**WORK ORDER**
In the rows below, return word for word the lines between the line holding "SOURCE: A CANADIAN" and the line holding "SUMMARY: NONE.", inclusive.
___ DATA RECORDS
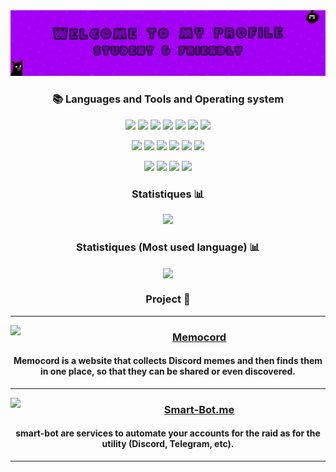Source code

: 
<img src="https://raw.githubusercontent.com/Anatik572/Anatik572/main/banner_top.png">

<div align="center">

### 📚 Languages and Tools and Operating system

<p align="center">
<img src="https://img.shields.io/badge/php-%23777BB4.svg?style=for-the-badge&logo=php&logoColor=white">
<img src="https://img.shields.io/badge/Gmod%20Lua-4f33ff?style=for-the-badge&logo=lua&logoColor=white">
<img src="https://img.shields.io/badge/javascript-%23323330.svg?style=for-the-badge&logo=javascript&logoColor=%23F7DF1E">
<img src="https://img.shields.io/badge/html5-%23E34F26.svg?style=for-the-badge&logo=html5&logoColor=white">
<img src="https://img.shields.io/badge/css3-%231572B6.svg?style=for-the-badge&logo=css3&logoColor=white">
<img src="https://img.shields.io/badge/css3-%231572B6.svg?style=for-the-badge&logo=css3&logoColor=white">
<img src="https://img.shields.io/badge/node.js-6DA55F?style=for-the-badge&logo=node.js&logoColor=white">
</p>
 
<p align="center">
<img src="https://img.shields.io/badge/jquery-%230769AD.svg?style=for-the-badge&logo=jquery&logoColor=white">
<img src="https://img.shields.io/badge/Electron-191970?style=for-the-badge&logo=Electron&logoColor=white">
<img src="https://img.shields.io/badge/express.js-%23404d59.svg?style=for-the-badge&logo=express&logoColor=%2361DAFB">
<img src="https://img.shields.io/badge/bootstrap-%23563D7C.svg?style=for-the-badge&logo=bootstrap&logoColor=white">
<img src="https://img.shields.io/badge/puppeteer-0d2f26?style=for-the-badge&logo=puppeteer">
<img src="https://img.shields.io/badge/npm-%23CB3837.svg?&style=for-the-badge&logo=npm&logoColor=white">
</p>
 
<p align="center">
<img src="https://img.shields.io/badge/Visual%20Studio%20Code-0078d7.svg?style=for-the-badge&logo=visual-studio-code&logoColor=white">
<img src="https://img.shields.io/badge/Ubuntu-E95420?style=for-the-badge&logo=ubuntu&logoColor=white">
<img src="https://img.shields.io/badge/Debian-D70A53?style=for-the-badge&logo=debian&logoColor=white">
<img src="https://img.shields.io/badge/Windows-0078D6?style=for-the-badge&logo=windows&logoColor=white">
</p>

### Statistiques 📊
<p align="center">
<img src="https://github-readme-stats.vercel.app/api?username=Anatik572&amp;theme=dracula&amp;show_icons=true&hide_border=true">
</p>

### Statistiques (Most used language) 📊
<p align="center">
 <img align="center" src="https://github-readme-stats.vercel.app/api/top-langs/?username=Anatik572&layout=compact&theme=dracula&hide_border=true" />
</p>


### Project 🥸

<div>
 <hr>
  <img width="100" align="left" src="https://memocord.me/cdn/img/favicon.jpg">
                                                                            
  <a href="https://memocord.me"><h3>Memocord</h3></a>
  <h4>Memocord is a website that collects Discord memes and then finds them in one place, so that they can be shared or even discovered.</h4>                            <hr>    
  <img width="100" align="left" src="https://img.icons8.com/fluency/50/000000/brain.png">
                                                                            
  <a href="https://smart-bot.me"><h3>Smart-Bot.me</h3></a>
  <h4>smart-bot are services to automate your accounts for the raid as for the utility (Discord, Telegram, etc).</h4>     
 
 <hr>
</div>


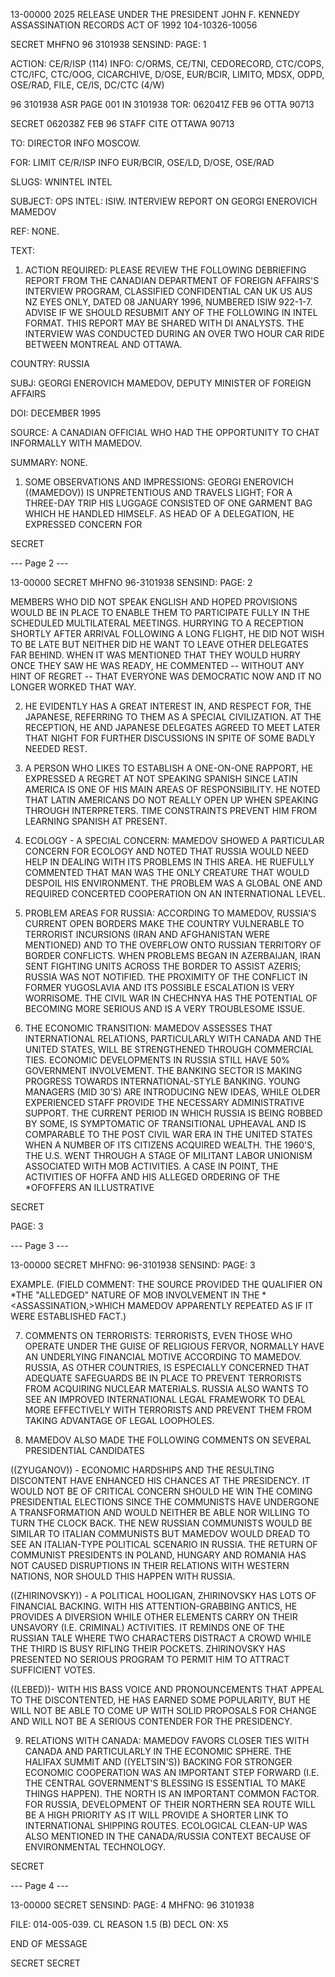 13-00000
2025 RELEASE UNDER THE PRESIDENT JOHN F. KENNEDY ASSASSINATION RECORDS ACT OF 1992
104-10326-10056

SECRET
MHFNO 96 3101938
SENSIND:
PAGE: 1

ACTION: CE/R/ISP (114) INFO: C/ORMS, CE/TNI, CEDORECORD, CTC/COPS, CTC/IFC,
CTC/OOG, CICARCHIVE, D/OSE, EUR/BCIR, LIMITO, MDSX, ODPD, OSE/RAD, FILE,
CE/IS, DC/CTC (4/W)

96 3101938 ASR
PAGE 001 IN 3101938
TOR: 062041Z FEB 96
OTTA 90713

SECRET 062038Z FEB 96 STAFF
CITE OTTAWA 90713

TO: DIRECTOR INFO MOSCOW.

FOR: LIMIT CE/R/ISP INFO EUR/BCIR, OSE/LD, D/OSE, OSE/RAD

SLUGS: WNINTEL INTEL

SUBJECT: OPS INTEL: ISIW. INTERVIEW REPORT ON GEORGI ENEROVICH MAMEDOV

REF: NONE.

TEXT:
1. ACTION REQUIRED: PLEASE REVIEW THE FOLLOWING DEBRIEFING
REPORT FROM THE CANADIAN DEPARTMENT OF FOREIGN AFFAIRS'S
INTERVIEW PROGRAM, CLASSIFIED CONFIDENTIAL CAN UK US AUS NZ EYES
ONLY, DATED 08 JANUARY 1996, NUMBERED ISIW 922-1-7. ADVISE IF
WE SHOULD
RESUBMIT ANY OF THE FOLLOWING IN INTEL FORMAT. THIS REPORT MAY
BE SHARED WITH DI ANALYSTS. THE INTERVIEW WAS CONDUCTED DURING
AN OVER TWO HOUR CAR RIDE BETWEEN MONTREAL AND OTTAWA.

COUNTRY: RUSSIA

SUBJ: GEORGI ENEROVICH MAMEDOV, DEPUTY MINISTER OF FOREIGN
AFFAIRS

DOI: DECEMBER 1995

SOURCE: A CANADIAN OFFICIAL WHO HAD THE OPPORTUNITY TO CHAT
INFORMALLY WITH MAMEDOV.

SUMMARY: NONE.

1. SOME OBSERVATIONS AND IMPRESSIONS: GEORGI ENEROVICH
((MAMEDOV)) IS UNPRETENTIOUS AND TRAVELS LIGHT; FOR A THREE-DAY
TRIP HIS LUGGAGE CONSISTED OF ONE GARMENT BAG WHICH HE HANDLED
HIMSELF. AS HEAD OF A DELEGATION, HE EXPRESSED CONCERN FOR

SECRET

--- Page 2 ---

13-00000
SECRET
MHFNO 96-3101938
SENSIND:
PAGE: 2

MEMBERS WHO DID NOT SPEAK ENGLISH AND HOPED PROVISIONS WOULD BE
IN PLACE TO ENABLE THEM TO PARTICIPATE FULLY IN THE SCHEDULED
MULTILATERAL MEETINGS. HURRYING TO A RECEPTION SHORTLY AFTER
ARRIVAL FOLLOWING A LONG FLIGHT, HE DID NOT WISH TO BE LATE BUT
NEITHER DID HE WANT TO LEAVE OTHER DELEGATES FAR BEHIND. WHEN
IT WAS MENTIONED THAT THEY WOULD HURRY ONCE THEY SAW HE WAS
READY, HE COMMENTED -- WITHOUT ANY HINT OF REGRET -- THAT
EVERYONE WAS DEMOCRATIC NOW AND IT NO LONGER WORKED THAT WAY.

2. HE EVIDENTLY HAS A GREAT INTEREST IN, AND RESPECT
FOR, THE JAPANESE, REFERRING TO THEM AS A SPECIAL CIVILIZATION.
AT THE RECEPTION, HE AND JAPANESE DELEGATES AGREED TO MEET LATER
THAT NIGHT FOR FURTHER DISCUSSIONS IN SPITE OF SOME BADLY NEEDED
REST.

3. A PERSON WHO LIKES TO ESTABLISH A ONE-ON-ONE
RAPPORT, HE EXPRESSED A REGRET AT NOT SPEAKING SPANISH SINCE
LATIN AMERICA IS ONE OF HIS MAIN AREAS OF RESPONSIBILITY. HE
NOTED THAT LATIN AMERICANS DO NOT REALLY OPEN UP WHEN SPEAKING
THROUGH INTERPRETERS. TIME CONSTRAINTS PREVENT HIM FROM
LEARNING SPANISH AT PRESENT.

4. ECOLOGY - A SPECIAL CONCERN: MAMEDOV SHOWED A
PARTICULAR CONCERN FOR ECOLOGY AND NOTED THAT RUSSIA WOULD NEED
HELP IN DEALING WITH ITS PROBLEMS IN THIS AREA. HE RUEFULLY
COMMENTED THAT MAN WAS THE ONLY CREATURE THAT WOULD DESPOIL HIS
ENVIRONMENT. THE PROBLEM WAS A GLOBAL ONE AND REQUIRED
CONCERTED COOPERATION ON AN INTERNATIONAL LEVEL.

5. PROBLEM AREAS FOR RUSSIA: ACCORDING TO MAMEDOV,
RUSSIA'S CURRENT OPEN BORDERS MAKE THE COUNTRY VULNERABLE TO
TERRORIST INCURSIONS (IRAN AND AFGHANISTAN WERE MENTIONED) AND
TO THE OVERFLOW ONTO RUSSIAN TERRITORY OF BORDER CONFLICTS.
WHEN PROBLEMS BEGAN IN AZERBAIJAN, IRAN SENT FIGHTING UNITS
ACROSS THE BORDER TO ASSIST AZERIS; RUSSIA WAS NOT NOTIFIED.
THE PROXIMITY OF THE CONFLICT IN FORMER YUGOSLAVIA AND ITS
POSSIBLE ESCALATION IS VERY WORRISOME. THE CIVIL WAR IN
CHECHNYA HAS THE POTENTIAL OF BECOMING MORE SERIOUS AND IS A
VERY TROUBLESOME ISSUE.

6. THE ECONOMIC TRANSITION: MAMEDOV ASSESSES THAT
INTERNATIONAL RELATIONS, PARTICULARLY WITH CANADA AND THE UNITED
STATES, WILL BE STRENGTHENED THROUGH COMMERCIAL TIES. ECONOMIC
DEVELOPMENTS IN RUSSIA STILL HAVE 50% GOVERNMENT INVOLVEMENT.
THE BANKING SECTOR IS MAKING PROGRESS TOWARDS
INTERNATIONAL-STYLE BANKING. YOUNG MANAGERS (MID 30'S) ARE
INTRODUCING NEW IDEAS, WHILE OLDER EXPERIENCED STAFF PROVIDE THE
NECESSARY ADMINISTRATIVE SUPPORT. THE CURRENT PERIOD IN WHICH
RUSSIA IS BEING ROBBED BY SOME, IS SYMPTOMATIC OF TRANSITIONAL
UPHEAVAL AND IS COMPARABLE TO THE POST CIVIL WAR ERA IN THE
UNITED STATES WHEN A NUMBER OF ITS CITIZENS ACQUIRED WEALTH.
THE 1960'S, THE U.S. WENT THROUGH A STAGE OF MILITANT LABOR
UNIONISM ASSOCIATED WITH MOB ACTIVITIES. A CASE IN POINT, THE
ACTIVITIES OF HOFFA AND HIS ALLEGED ORDERING OF THE
*<ASSASSINATION>OF<PRESIDENT KENNEDY>OFFERS AN ILLUSTRATIVE

SECRET

PAGE: 3

--- Page 3 ---

13-00000
SECRET
MHFNO: 96-3101938
SENSIND:
PAGE: 3

EXAMPLE. (FIELD COMMENT: THE SOURCE PROVIDED THE QUALIFIER ON
*THE "ALLEDGED" NATURE OF MOB INVOLVEMENT IN THE <KENNEDY>
*<ASSASSINATION,>WHICH MAMEDOV APPARENTLY REPEATED AS IF IT WERE
ESTABLISHED FACT.)

7. COMMENTS ON TERRORISTS: TERRORISTS, EVEN THOSE WHO
OPERATE UNDER THE GUISE OF RELIGIOUS FERVOR, NORMALLY HAVE AN
UNDERLYING FINANCIAL MOTIVE ACCORDING TO MAMEDOV. RUSSIA, AS
OTHER COUNTRIES, IS ESPECIALLY CONCERNED THAT ADEQUATE
SAFEGUARDS BE IN PLACE TO PREVENT TERRORISTS FROM ACQUIRING
NUCLEAR MATERIALS. RUSSIA ALSO WANTS TO SEE AN IMPROVED
INTERNATIONAL LEGAL FRAMEWORK TO DEAL MORE EFFECTIVELY WITH
TERRORISTS AND PREVENT THEM FROM TAKING ADVANTAGE OF LEGAL
LOOPHOLES.

8. MAMEDOV ALSO MADE THE FOLLOWING COMMENTS ON SEVERAL
PRESIDENTIAL CANDIDATES

((ZYUGANOV)) - ECONOMIC HARDSHIPS AND THE RESULTING
DISCONTENT HAVE ENHANCED HIS CHANCES AT THE PRESIDENCY. IT
WOULD NOT BE OF CRITICAL CONCERN SHOULD HE WIN THE COMING
PRESIDENTIAL ELECTIONS SINCE THE COMMUNISTS HAVE UNDERGONE A
TRANSFORMATION AND WOULD NEITHER BE ABLE NOR WILLING TO TURN THE
CLOCK BACK. THE NEW RUSSIAN COMMUNISTS WOULD BE SIMILAR TO
ITALIAN COMMUNISTS BUT MAMEDOV WOULD DREAD TO SEE AN
ITALIAN-TYPE POLITICAL SCENARIO IN RUSSIA. THE RETURN OF
COMMUNIST PRESIDENTS IN POLAND, HUNGARY AND ROMANIA HAS NOT
CAUSED DISRUPTIONS IN THEIR RELATIONS WITH WESTERN NATIONS, NOR
SHOULD THIS HAPPEN WITH RUSSIA.

((ZHIRINOVSKY)) - A POLITICAL HOOLIGAN, ZHIRINOVSKY HAS
LOTS OF FINANCIAL BACKING. WITH HIS ATTENTION-GRABBING ANTICS,
HE PROVIDES A DIVERSION WHILE OTHER ELEMENTS CARRY ON THEIR
UNSAVORY (I.E. CRIMINAL) ACTIVITIES. IT REMINDS ONE OF THE
RUSSIAN TALE WHERE TWO CHARACTERS DISTRACT A CROWD WHILE THE
THIRD IS BUSY RIFLING THEIR POCKETS. ZHIRINOVSKY HAS PRESENTED
NO SERIOUS PROGRAM TO PERMIT HIM TO ATTRACT SUFFICIENT VOTES.

((LEBED))- WITH HIS BASS VOICE AND PRONOUNCEMENTS THAT
APPEAL TO THE DISCONTENTED, HE HAS EARNED SOME POPULARITY, BUT
HE WILL NOT BE ABLE TO COME UP WITH SOLID PROPOSALS FOR CHANGE
AND WILL NOT BE A SERIOUS CONTENDER FOR THE PRESIDENCY.

9. RELATIONS WITH CANADA: MAMEDOV FAVORS CLOSER TIES
WITH CANADA AND PARTICULARLY IN THE ECONOMIC SPHERE. THE
HALIFAX SUMMIT AND ((YELTSIN'S)) BACKING FOR STRONGER ECONOMIC
COOPERATION WAS AN IMPORTANT STEP FORWARD (I.E. THE CENTRAL
GOVERNMENT'S BLESSING IS ESSENTIAL TO MAKE THINGS HAPPEN). THE
NORTH IS AN IMPORTANT COMMON FACTOR. FOR RUSSIA, DEVELOPMENT OF
THEIR NORTHERN SEA ROUTE WILL BE A HIGH PRIORITY AS IT WILL
PROVIDE A SHORTER LINK TO INTERNATIONAL SHIPPING ROUTES.
ECOLOGICAL CLEAN-UP WAS ALSO MENTIONED IN THE CANADA/RUSSIA
CONTEXT BECAUSE OF ENVIRONMENTAL TECHNOLOGY.

SECRET

--- Page 4 ---

13-00000
SECRET
SENSIND:
PAGE: 4
MHFNO: 96 3101938

FILE: 014-005-039.
CL REASON 1.5 (B)
DECL ON: X5

END OF MESSAGE

SECRET
SECRET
______
**TASK SOLUTION**
SOURCE: A CANADIAN OFFICIAL WHO HAD THE OPPORTUNITY TO CHAT
INFORMALLY WITH MAMEDOV.

SUMMARY: NONE.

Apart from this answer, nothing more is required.